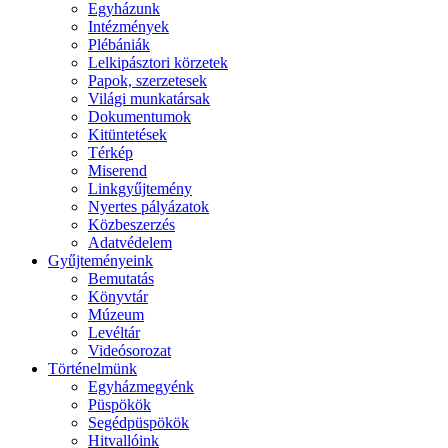
Egyházunk
Intézmények
Plébániák
Lelkipásztori körzetek
Papok, szerzetesek
Világi munkatársak
Dokumentumok
Kitüntetések
Térkép
Miserend
Linkgyűjtemény
Nyertes pályázatok
Közbeszerzés
Adatvédelem
Gyűjteményeink
Bemutatás
Könyvtár
Múzeum
Levéltár
Videósorozat
Történelmünk
Egyházmegyénk
Püspökök
Segédpüspökök
Hitvallóink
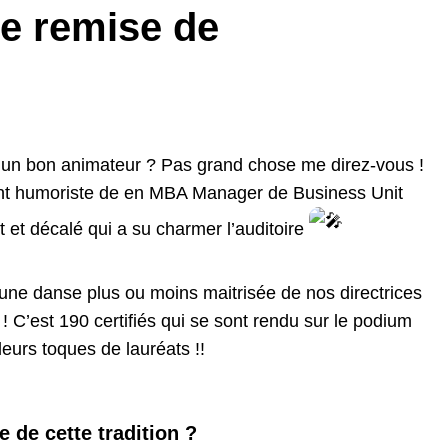
e remise de
 un bon animateur ? Pas grand chose me direz-vous !
ant humoriste de en MBA Manager de Business Unit
t et décalé qui a su charmer l’auditoire
une danse plus ou moins maitrisée de nos directrices
 ! C’est 190 certifiés qui se sont rendu sur le podium
leurs toques de lauréats !!
ne de
cette tradition ?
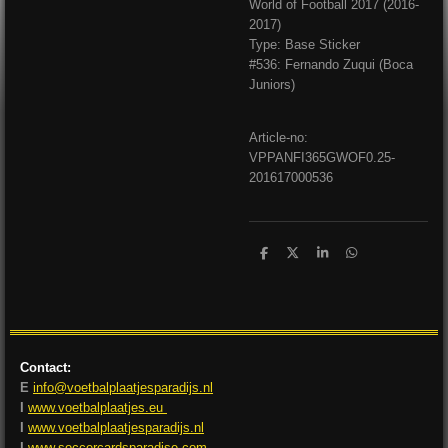
World of Football 2017 (2016-
2017)
Type: Base Sticker
#536: Fernando Zuqui (Boca
Juniors)
Article-no:
VPPANFI365GWOF0.25-
201617000536
D
D
S
D
e
e
h
e
l
e
a
l
e
l
r
e
n
e
n
Contact:
E
info@voetbalplaatjesparadijs.nl
I
www.voetbalplaatjes.eu
I
www.voetbalplaatjesparadijs.nl
I
www.soccercardsparadise.com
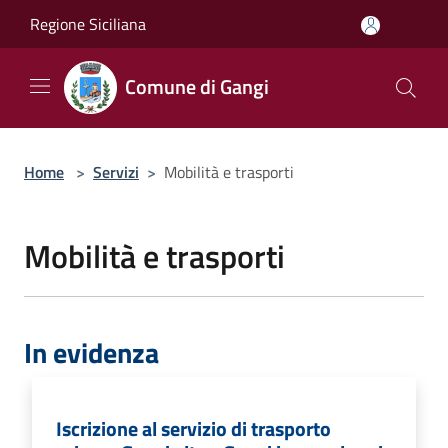
Salta al contenuto principale
Regione Siciliana
Comune di Gangi
Home
>
Servizi
>
Mobilità e trasporti
Mobilità e trasporti
In evidenza
Iscrizione al servizio di trasporto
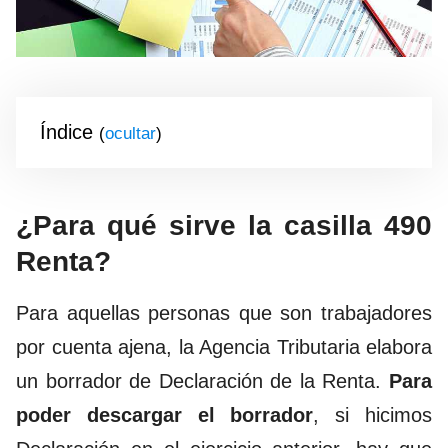
Índice
(
)
¿Para qué sirve la casilla 490
Renta?
Para aquellas personas que son trabajadores
por cuenta ajena, la Agencia Tributaria elabora
un borrador de Declaración de la Renta.
Para
poder descargar el borrador
, si hicimos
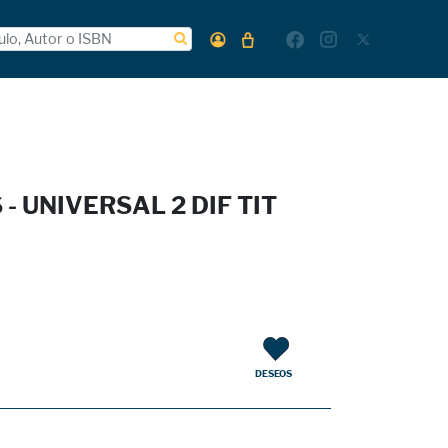
- UNIVERSAL 2 DIF TIT
G
DESEOS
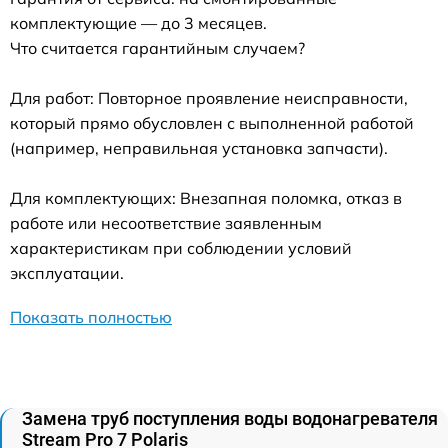
комплектующие — до 3 месяцев.
Что считается гарантийным случаем?
Для работ: Повторное проявление неисправности,
который прямо обусловлен с выполненной работой
(например, неправильная установка запчасти).
Для комплектующих: Внезапная поломка, отказ в
работе или несоответствие заявленным
характеристикам при соблюдении условий
эксплуатации.
Показать полностью
Замена труб поступления воды водонагревателя
Stream Pro 7 Polaris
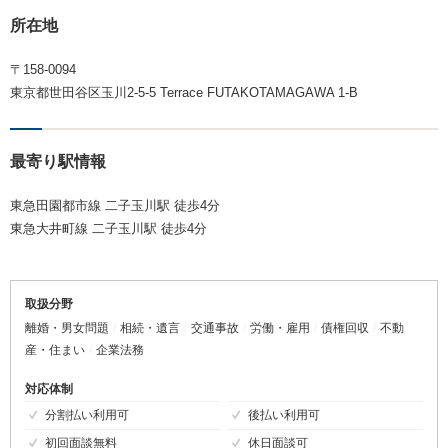
所在地
〒158-0094
東京都世田谷区玉川2-5-5 Terrace FUTAKOTAMAGAWA 1-B
最寄り駅情報
東急田園都市線 二子玉川駅 徒歩4分
東急大井町線 二子玉川駅 徒歩4分
取扱分野
離婚・男女問題
相続・遺言
交通事故
労働・雇用
債権回収
不動
産・住まい
企業法務
対応体制
分割払い利用可
後払い利用可
初回面談無料
休日面談可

● ● ● ● ● ● ●

What is expected
Line by line and exactly, write out the material above. Skip the pictures.

Expected answer
Egyházunk
Intézmények
Plébániák
Lelkipásztori körzetek
Papok, szerzetesek
Világi munkatársak
Dokumentumok
Kitüntetések
Térkép
Miserend
Linkgyűjtemény
Nyertes pályázatok
Közbeszerzés
Adatvédelem
Gyűjteményeink
Bemutatás
Könyvtár
Múzeum
Levéltár
Videósorozat
Történelmünk
Egyházmegyénk
Püspökök
Segédpüspökök
Hitvallóink
e remise de
 un bon animateur ? Pas grand chose me direz-vous !
ant humoriste de en MBA Manager de Business Unit
t et décalé qui a su charmer l’auditoire
une danse plus ou moins maitrisée de nos directrices
 ! C’est 190 certifiés qui se sont rendu sur le podium
leurs toques de lauréats !!
ne de
cette tradition ?
World of Football 2017 (2016-
2017)
Type: Base Sticker
#536: Fernando Zuqui (Boca
Juniors)
Article-no:
VPPANFI365GWOF0.25-
201617000536
D
D
S
D
e
e
h
e
l
e
a
l
e
l
r
e
n
e
n
Contact:
E
info@voetbalplaatjesparadijs.nl
I
www.voetbalplaatjes.eu
I
www.voetbalplaatjesparadijs.nl
I
www.soccercardsparadise.com
Salta al contenuto principale
Regione Siciliana
Comune di Gangi
Home
>
Servizi
>
Mobilità e trasporti
Mobilità e trasporti
In evidenza
Iscrizione al servizio di trasporto
Índice
(
)
¿Para qué sirve la casilla 490
Renta?
Para aquellas personas que son trabajadores
por cuenta ajena, la Agencia Tributaria elabora
un borrador de Declaración de la Renta.
Para
poder descargar el borrador
, si hicimos
- UNIVERSAL 2 DIF TIT
G
DESEOS
комплектующие — до 3 месяцев.
Что считается гарантийным случаем?
Для работ: Повторное проявление неисправности,
который прямо обусловлен с выполненной работой
(например, неправильная установка запчасти).
Для комплектующих: Внезапная поломка, отказ в
работе или несоответствие заявленным
характеристикам при соблюдении условий
эксплуатации.
Показать полностью
Замена труб поступления воды водонагревателя
Stream Pro 7 Polaris
所在地
〒158-0094
東京都世田谷区玉川2-5-5 Terrace FUTAKOTAMAGAWA 1-B
最寄り駅情報
東急田園都市線 二子玉川駅 徒歩4分
東急大井町線 二子玉川駅 徒歩4分
取扱分野
離婚・男女問題
相続・遺言
交通事故
労働・雇用
債権回収
不動
産・住まい
企業法務
対応体制
分割払い利用可
後払い利用可
初回面談無料
休日面談可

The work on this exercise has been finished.